Flowers truly are miracles: tell me, if the only kind of intelligence is the human kind, how did every plant that sets a seed come to (successfully) open up its reproductive process to third-party participation? I don't mean to say that plants are out there secretly hedging foreign currency markets, but that our ways of gathering and leveraging knowledge are based on the space we live in. The fish in the pond out front are smart in finny ways, my dogs are good at sniffing and stealing, and people excel at thinking about themselves.

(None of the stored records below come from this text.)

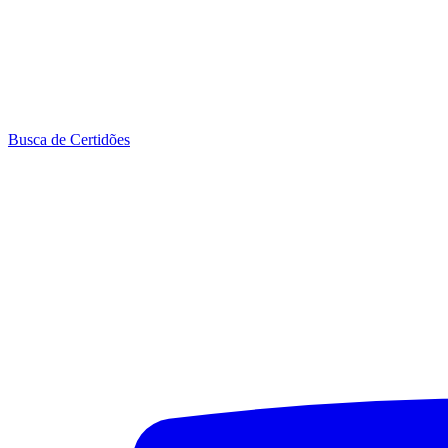
Busca de Certidões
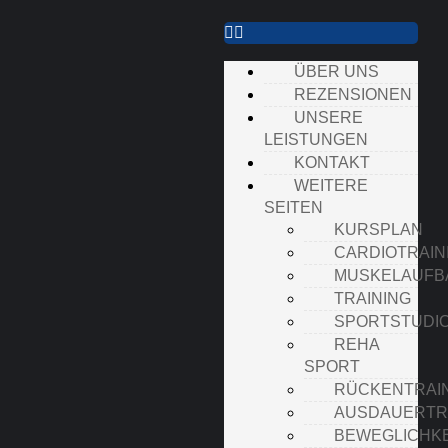
ÜBER UNS
REZENSIONEN
UNSERE
LEISTUNGEN
KONTAKT
WEITERE
SEITEN
KURSPLAN
CARDIOTRAIN
MUSKELAUFB
TRAINING
SPORTSTUDI
REHA
SPORT
RÜCKENTRAI
AUSDAUERTR
BEWEGLICHKE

But if you do somehow find yourself thinking about flowers, you can easily see the wonderful shopping experience they represent for the bees. Every one is attempting to cut the deal that gets the pollination done. Some, like apple trees, are hard bargainers: each bloom is pip-squeaky about how much nectar and pollen it doles out, but there are tons of flowers, all nearby, and not much else going at the time. The honeybee in my back yard, in the picture up there, is just about drunk as a skunk in a puddle of nectar on the bottom of THAT bloom. The deal is probably like this: "I know you have lots of places to go, and things to do, but I will fill you up in one swell stop, and invite you to root around ALOT by offering tons of nectar and pollen. Unfortunately, I am only open mornings, so I need to get you here right away (so I will make a huge, bright flower)." You know all those seeds inside a pumpkin? Each one required a pollen grain delivery, so you can see that the plant wants that bee in there a long time, rolling around.
So each plant develops its marketing strategy of size, color, smell, rewards, and even configuration to attract the right kind of pollination. Some even concoct little landing strips that you can see in UV light: they kind of point at the good stuff. So next time you walk in a garden, or a flowery field, experience the sales pitch. A whiff of wonderful scent turns your head one way, a glorious bloom makes your head tilt right, a carpet of color draws your eye down. It reminds me of walking in markets in the Middle East, where vendors and merchants call to you, invite you to dicker, and serve you a cup of sweet tea.
But don't try to deal with the corn. The wind-pollinated crops, like grasses, don't even try. They just shake their tassles in a self-satisfied way.